◆ Aim of the task
Although the records include pictures, the copy should not; write out exactly the lines from the first through the line with "32: (222, 196, 0.31)".

◆ Supplied entries

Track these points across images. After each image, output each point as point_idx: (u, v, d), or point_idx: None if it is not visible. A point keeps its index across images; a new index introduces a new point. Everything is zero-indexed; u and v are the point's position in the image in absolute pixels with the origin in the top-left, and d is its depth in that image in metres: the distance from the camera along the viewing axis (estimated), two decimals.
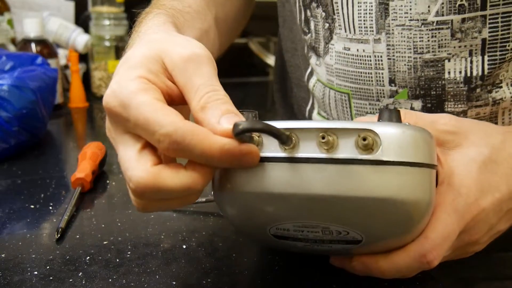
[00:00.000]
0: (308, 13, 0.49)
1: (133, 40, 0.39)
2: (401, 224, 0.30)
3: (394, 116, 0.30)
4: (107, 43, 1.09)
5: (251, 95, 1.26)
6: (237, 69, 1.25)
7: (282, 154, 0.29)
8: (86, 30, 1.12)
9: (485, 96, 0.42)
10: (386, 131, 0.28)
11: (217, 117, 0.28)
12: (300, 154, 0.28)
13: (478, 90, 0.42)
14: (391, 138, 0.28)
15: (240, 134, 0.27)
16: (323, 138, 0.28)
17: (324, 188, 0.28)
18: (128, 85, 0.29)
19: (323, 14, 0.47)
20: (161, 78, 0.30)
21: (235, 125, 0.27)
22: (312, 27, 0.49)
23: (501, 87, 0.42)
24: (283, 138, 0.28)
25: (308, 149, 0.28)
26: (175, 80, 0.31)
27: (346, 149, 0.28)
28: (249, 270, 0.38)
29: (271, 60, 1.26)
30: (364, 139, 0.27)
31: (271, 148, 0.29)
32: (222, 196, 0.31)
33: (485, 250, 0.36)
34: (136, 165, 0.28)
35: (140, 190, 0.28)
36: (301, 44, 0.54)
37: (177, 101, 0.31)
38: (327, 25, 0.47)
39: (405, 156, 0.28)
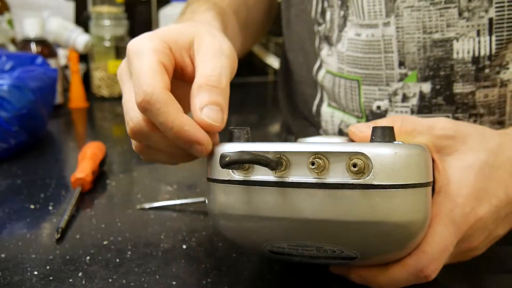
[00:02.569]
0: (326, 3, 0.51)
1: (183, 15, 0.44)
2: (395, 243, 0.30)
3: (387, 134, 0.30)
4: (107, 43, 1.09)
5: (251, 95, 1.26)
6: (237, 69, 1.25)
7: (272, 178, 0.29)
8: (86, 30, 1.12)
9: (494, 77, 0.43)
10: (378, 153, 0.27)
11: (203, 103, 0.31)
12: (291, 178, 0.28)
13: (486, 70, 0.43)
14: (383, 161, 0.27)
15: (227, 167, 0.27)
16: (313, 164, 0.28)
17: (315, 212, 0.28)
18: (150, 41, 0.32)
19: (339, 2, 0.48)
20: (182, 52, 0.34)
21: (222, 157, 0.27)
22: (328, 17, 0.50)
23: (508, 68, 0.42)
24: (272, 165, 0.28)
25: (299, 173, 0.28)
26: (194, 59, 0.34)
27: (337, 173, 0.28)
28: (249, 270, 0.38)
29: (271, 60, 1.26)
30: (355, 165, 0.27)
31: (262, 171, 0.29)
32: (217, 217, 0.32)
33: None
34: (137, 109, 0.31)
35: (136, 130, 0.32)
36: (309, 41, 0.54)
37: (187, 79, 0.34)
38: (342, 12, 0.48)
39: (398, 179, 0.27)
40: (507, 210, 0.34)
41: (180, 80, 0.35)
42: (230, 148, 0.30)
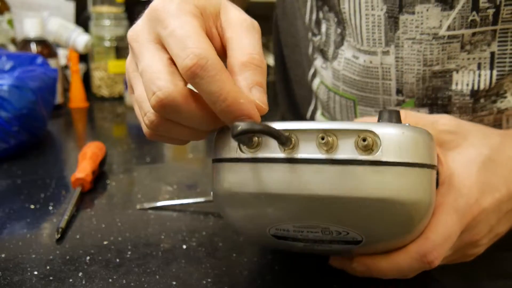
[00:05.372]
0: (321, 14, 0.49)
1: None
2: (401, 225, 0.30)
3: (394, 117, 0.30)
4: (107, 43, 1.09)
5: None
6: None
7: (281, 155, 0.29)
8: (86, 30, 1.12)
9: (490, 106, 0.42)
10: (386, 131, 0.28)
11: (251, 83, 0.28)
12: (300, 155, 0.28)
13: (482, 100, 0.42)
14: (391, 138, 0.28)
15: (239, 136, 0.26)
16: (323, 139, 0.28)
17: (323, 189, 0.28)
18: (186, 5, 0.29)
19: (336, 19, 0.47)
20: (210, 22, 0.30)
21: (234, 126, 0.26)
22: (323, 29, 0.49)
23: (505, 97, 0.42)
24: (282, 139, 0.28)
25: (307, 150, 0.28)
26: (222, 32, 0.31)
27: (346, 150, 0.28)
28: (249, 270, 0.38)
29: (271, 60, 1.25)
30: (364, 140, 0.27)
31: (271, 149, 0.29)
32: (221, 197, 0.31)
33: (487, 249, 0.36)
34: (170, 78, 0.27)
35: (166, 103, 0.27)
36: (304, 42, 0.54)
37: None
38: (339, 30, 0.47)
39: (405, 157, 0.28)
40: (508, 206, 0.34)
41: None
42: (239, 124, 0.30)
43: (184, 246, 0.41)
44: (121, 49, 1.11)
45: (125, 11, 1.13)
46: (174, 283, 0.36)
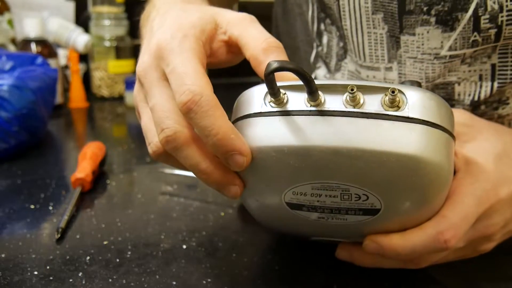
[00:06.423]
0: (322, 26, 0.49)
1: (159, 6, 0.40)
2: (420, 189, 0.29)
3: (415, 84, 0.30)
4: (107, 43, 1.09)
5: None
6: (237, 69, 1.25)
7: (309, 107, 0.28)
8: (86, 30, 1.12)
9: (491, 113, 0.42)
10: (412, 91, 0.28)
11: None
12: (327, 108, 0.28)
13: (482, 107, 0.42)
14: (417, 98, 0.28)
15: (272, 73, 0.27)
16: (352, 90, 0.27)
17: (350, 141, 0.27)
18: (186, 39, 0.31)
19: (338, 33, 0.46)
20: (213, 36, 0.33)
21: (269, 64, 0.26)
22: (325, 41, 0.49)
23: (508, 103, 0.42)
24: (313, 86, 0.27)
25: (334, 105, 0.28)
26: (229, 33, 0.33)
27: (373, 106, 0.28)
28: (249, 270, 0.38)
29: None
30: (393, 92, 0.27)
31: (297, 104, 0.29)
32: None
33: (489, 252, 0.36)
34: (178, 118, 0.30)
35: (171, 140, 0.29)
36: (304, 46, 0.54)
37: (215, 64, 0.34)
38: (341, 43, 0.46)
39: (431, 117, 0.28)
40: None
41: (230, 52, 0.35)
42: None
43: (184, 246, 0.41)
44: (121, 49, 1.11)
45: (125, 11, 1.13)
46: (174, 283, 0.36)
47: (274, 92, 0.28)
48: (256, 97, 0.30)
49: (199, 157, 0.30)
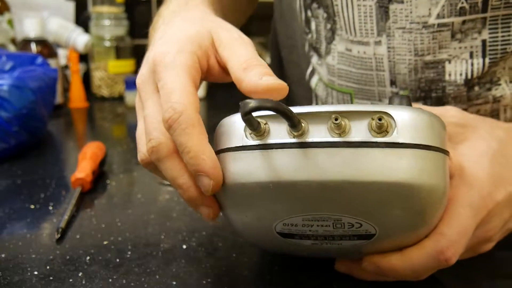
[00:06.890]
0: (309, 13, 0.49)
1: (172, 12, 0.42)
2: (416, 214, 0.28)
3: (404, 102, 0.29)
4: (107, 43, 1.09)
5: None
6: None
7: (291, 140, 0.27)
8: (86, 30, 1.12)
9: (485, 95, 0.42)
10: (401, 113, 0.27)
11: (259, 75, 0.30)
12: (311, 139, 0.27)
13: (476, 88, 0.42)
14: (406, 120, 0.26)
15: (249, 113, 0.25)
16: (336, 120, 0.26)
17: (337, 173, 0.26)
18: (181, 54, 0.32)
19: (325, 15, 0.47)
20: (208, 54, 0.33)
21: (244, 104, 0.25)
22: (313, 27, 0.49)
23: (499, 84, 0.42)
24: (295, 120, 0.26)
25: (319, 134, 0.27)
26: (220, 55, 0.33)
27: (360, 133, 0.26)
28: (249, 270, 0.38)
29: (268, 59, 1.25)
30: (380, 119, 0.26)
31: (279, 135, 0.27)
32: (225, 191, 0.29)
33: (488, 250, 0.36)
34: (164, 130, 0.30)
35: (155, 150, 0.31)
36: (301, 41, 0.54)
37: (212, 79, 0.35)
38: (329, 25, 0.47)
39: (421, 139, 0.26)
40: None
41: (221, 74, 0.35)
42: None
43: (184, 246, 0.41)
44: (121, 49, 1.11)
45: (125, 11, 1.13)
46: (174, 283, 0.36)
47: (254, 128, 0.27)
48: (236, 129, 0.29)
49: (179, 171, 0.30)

◆ Your response
Track these points across images. After each image, output each point as point_idx: (u, v, d), or point_idx: None if it is not visible. A point keeps its index across images; a new index introduces a new point. Everything is zero-indexed; u and v are the point's position in the image in absolute pixels with the origin in the top-left, and d is its depth in that image in metres: the distance from the camera along the viewing axis (estimated), two decimals.
[00:00.000]
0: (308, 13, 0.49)
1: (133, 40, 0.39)
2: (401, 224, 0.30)
3: (394, 116, 0.30)
4: (107, 43, 1.09)
5: (251, 95, 1.26)
6: (237, 69, 1.25)
7: (282, 154, 0.29)
8: (86, 30, 1.12)
9: (485, 96, 0.42)
10: (386, 131, 0.28)
11: (217, 117, 0.28)
12: (300, 154, 0.28)
13: (478, 90, 0.42)
14: (391, 138, 0.28)
15: (240, 134, 0.27)
16: (323, 138, 0.28)
17: (324, 188, 0.28)
18: (128, 85, 0.29)
19: (323, 14, 0.47)
20: (161, 78, 0.30)
21: (235, 125, 0.27)
22: (312, 27, 0.49)
23: (501, 87, 0.42)
24: (283, 138, 0.28)
25: (308, 149, 0.28)
26: (175, 80, 0.31)
27: (346, 149, 0.28)
28: (249, 270, 0.38)
29: (271, 60, 1.26)
30: (364, 139, 0.27)
31: (271, 148, 0.29)
32: (222, 196, 0.31)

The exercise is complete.